(Beginning of Raw data)

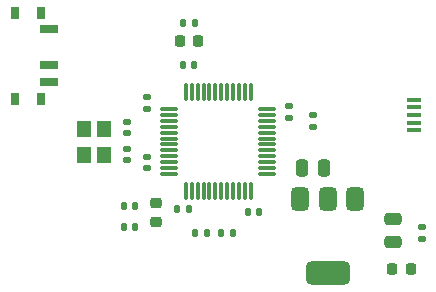
<source format=gbr>
%TF.GenerationSoftware,KiCad,Pcbnew,8.0.3*%
%TF.CreationDate,2024-06-13T12:42:30-05:00*%
%TF.ProjectId,STM32BluePill,53544d33-3242-46c7-9565-50696c6c2e6b,rev?*%
%TF.SameCoordinates,Original*%
%TF.FileFunction,Paste,Top*%
%TF.FilePolarity,Positive*%
%FSLAX46Y46*%
G04 Gerber Fmt 4.6, Leading zero omitted, Abs format (unit mm)*
G04 Created by KiCad (PCBNEW 8.0.3) date 2024-06-13 12:42:30*
%MOMM*%
%LPD*%
G01*
G04 APERTURE LIST*
G04 Aperture macros list*
%AMRoundRect*
0 Rectangle with rounded corners*
0 $1 Rounding radius*
0 $2 $3 $4 $5 $6 $7 $8 $9 X,Y pos of 4 corners*
0 Add a 4 corners polygon primitive as box body*
4,1,4,$2,$3,$4,$5,$6,$7,$8,$9,$2,$3,0*
0 Add four circle primitives for the rounded corners*
1,1,$1+$1,$2,$3*
1,1,$1+$1,$4,$5*
1,1,$1+$1,$6,$7*
1,1,$1+$1,$8,$9*
0 Add four rect primitives between the rounded corners*
20,1,$1+$1,$2,$3,$4,$5,0*
20,1,$1+$1,$4,$5,$6,$7,0*
20,1,$1+$1,$6,$7,$8,$9,0*
20,1,$1+$1,$8,$9,$2,$3,0*%
G04 Aperture macros list end*
%ADD10RoundRect,0.135000X-0.135000X-0.185000X0.135000X-0.185000X0.135000X0.185000X-0.135000X0.185000X0*%
%ADD11RoundRect,0.135000X-0.185000X0.135000X-0.185000X-0.135000X0.185000X-0.135000X0.185000X0.135000X0*%
%ADD12RoundRect,0.225000X-0.225000X-0.250000X0.225000X-0.250000X0.225000X0.250000X-0.225000X0.250000X0*%
%ADD13RoundRect,0.250000X-0.250000X-0.475000X0.250000X-0.475000X0.250000X0.475000X-0.250000X0.475000X0*%
%ADD14RoundRect,0.140000X0.140000X0.170000X-0.140000X0.170000X-0.140000X-0.170000X0.140000X-0.170000X0*%
%ADD15RoundRect,0.140000X-0.140000X-0.170000X0.140000X-0.170000X0.140000X0.170000X-0.140000X0.170000X0*%
%ADD16RoundRect,0.140000X0.170000X-0.140000X0.170000X0.140000X-0.170000X0.140000X-0.170000X-0.140000X0*%
%ADD17RoundRect,0.075000X-0.662500X-0.075000X0.662500X-0.075000X0.662500X0.075000X-0.662500X0.075000X0*%
%ADD18RoundRect,0.075000X-0.075000X-0.662500X0.075000X-0.662500X0.075000X0.662500X-0.075000X0.662500X0*%
%ADD19RoundRect,0.135000X0.185000X-0.135000X0.185000X0.135000X-0.185000X0.135000X-0.185000X-0.135000X0*%
%ADD20RoundRect,0.218750X0.218750X0.256250X-0.218750X0.256250X-0.218750X-0.256250X0.218750X-0.256250X0*%
%ADD21RoundRect,0.140000X-0.170000X0.140000X-0.170000X-0.140000X0.170000X-0.140000X0.170000X0.140000X0*%
%ADD22R,1.300000X0.450000*%
%ADD23RoundRect,0.250000X0.475000X-0.250000X0.475000X0.250000X-0.475000X0.250000X-0.475000X-0.250000X0*%
%ADD24R,1.200000X1.400000*%
%ADD25RoundRect,0.218750X-0.256250X0.218750X-0.256250X-0.218750X0.256250X-0.218750X0.256250X0.218750X0*%
%ADD26RoundRect,0.135000X0.135000X0.185000X-0.135000X0.185000X-0.135000X-0.185000X0.135000X-0.185000X0*%
%ADD27R,0.800000X1.000000*%
%ADD28R,1.500000X0.700000*%
%ADD29RoundRect,0.375000X-0.375000X0.625000X-0.375000X-0.625000X0.375000X-0.625000X0.375000X0.625000X0*%
%ADD30RoundRect,0.500000X-1.400000X0.500000X-1.400000X-0.500000X1.400000X-0.500000X1.400000X0.500000X0*%
G04 APERTURE END LIST*
D10*
%TO.C,R2*%
X75490000Y-65250000D03*
X76510000Y-65250000D03*
%TD*%
D11*
%TO.C,R5*%
X83250000Y-55240000D03*
X83250000Y-56260000D03*
%TD*%
D12*
%TO.C,C5*%
X71975000Y-49000000D03*
X73525000Y-49000000D03*
%TD*%
D13*
%TO.C,C1*%
X82300000Y-59750000D03*
X84200000Y-59750000D03*
%TD*%
D14*
%TO.C,C8*%
X78730000Y-63500000D03*
X77770000Y-63500000D03*
%TD*%
D15*
%TO.C,C10*%
X72270000Y-51000000D03*
X73230000Y-51000000D03*
%TD*%
D16*
%TO.C,C4*%
X67500000Y-56810000D03*
X67500000Y-55850000D03*
%TD*%
D17*
%TO.C,U2*%
X71087500Y-54750000D03*
X71087500Y-55250000D03*
X71087500Y-55750000D03*
X71087500Y-56250000D03*
X71087500Y-56750000D03*
X71087500Y-57250000D03*
X71087500Y-57750000D03*
X71087500Y-58250000D03*
X71087500Y-58750000D03*
X71087500Y-59250000D03*
X71087500Y-59750000D03*
X71087500Y-60250000D03*
D18*
X72500000Y-61662500D03*
X73000000Y-61662500D03*
X73500000Y-61662500D03*
X74000000Y-61662500D03*
X74500000Y-61662500D03*
X75000000Y-61662500D03*
X75500000Y-61662500D03*
X76000000Y-61662500D03*
X76500000Y-61662500D03*
X77000000Y-61662500D03*
X77500000Y-61662500D03*
X78000000Y-61662500D03*
D17*
X79412500Y-60250000D03*
X79412500Y-59750000D03*
X79412500Y-59250000D03*
X79412500Y-58750000D03*
X79412500Y-58250000D03*
X79412500Y-57750000D03*
X79412500Y-57250000D03*
X79412500Y-56750000D03*
X79412500Y-56250000D03*
X79412500Y-55750000D03*
X79412500Y-55250000D03*
X79412500Y-54750000D03*
D18*
X78000000Y-53337500D03*
X77500000Y-53337500D03*
X77000000Y-53337500D03*
X76500000Y-53337500D03*
X76000000Y-53337500D03*
X75500000Y-53337500D03*
X75000000Y-53337500D03*
X74500000Y-53337500D03*
X74000000Y-53337500D03*
X73500000Y-53337500D03*
X73000000Y-53337500D03*
X72500000Y-53337500D03*
%TD*%
D19*
%TO.C,R1*%
X92500000Y-65770000D03*
X92500000Y-64750000D03*
%TD*%
D20*
%TO.C,D1*%
X91537500Y-68250000D03*
X89962500Y-68250000D03*
%TD*%
D21*
%TO.C,C7*%
X81250000Y-54520000D03*
X81250000Y-55480000D03*
%TD*%
D16*
%TO.C,C9*%
X69250000Y-54730000D03*
X69250000Y-53770000D03*
%TD*%
D15*
%TO.C,C3*%
X71770000Y-63250000D03*
X72730000Y-63250000D03*
%TD*%
D22*
%TO.C,J4*%
X91845000Y-56555000D03*
X91845000Y-55905000D03*
X91845000Y-55255000D03*
X91845000Y-54605000D03*
X91845000Y-53955000D03*
%TD*%
D23*
%TO.C,C2*%
X90000000Y-66000000D03*
X90000000Y-64100000D03*
%TD*%
D24*
%TO.C,Y1*%
X63900000Y-56400000D03*
X63900000Y-58600000D03*
X65600000Y-58600000D03*
X65600000Y-56400000D03*
%TD*%
D25*
%TO.C,FB1*%
X70000000Y-62712500D03*
X70000000Y-64287500D03*
%TD*%
D16*
%TO.C,C6*%
X67500000Y-59060000D03*
X67500000Y-58100000D03*
%TD*%
D14*
%TO.C,C12*%
X68230000Y-63000000D03*
X67270000Y-63000000D03*
%TD*%
D16*
%TO.C,C11*%
X69250000Y-59730000D03*
X69250000Y-58770000D03*
%TD*%
D26*
%TO.C,R3*%
X74260000Y-65250000D03*
X73240000Y-65250000D03*
%TD*%
D27*
%TO.C,SW1*%
X60255000Y-46600000D03*
X58045000Y-46600000D03*
X60255000Y-53900000D03*
X58045000Y-53900000D03*
D28*
X60905000Y-48000000D03*
X60905000Y-51000000D03*
X60905000Y-52500000D03*
%TD*%
D10*
%TO.C,R4*%
X72240000Y-47500000D03*
X73260000Y-47500000D03*
%TD*%
D14*
%TO.C,C13*%
X68230000Y-64750000D03*
X67270000Y-64750000D03*
%TD*%
D29*
%TO.C,U1*%
X86800000Y-62350000D03*
X84500000Y-62350000D03*
D30*
X84500000Y-68650000D03*
D29*
X82200000Y-62350000D03*
%TD*%
M02*

</source>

(End of Raw data)

*Your assignment*
Search the data for "KiCad" and list every line in which it occurs.

*Task output*
%TF.GenerationSoftware,KiCad,Pcbnew,8.0.3*%
G04 Created by KiCad (PCBNEW 8.0.3) date 2024-06-13 12:42:30*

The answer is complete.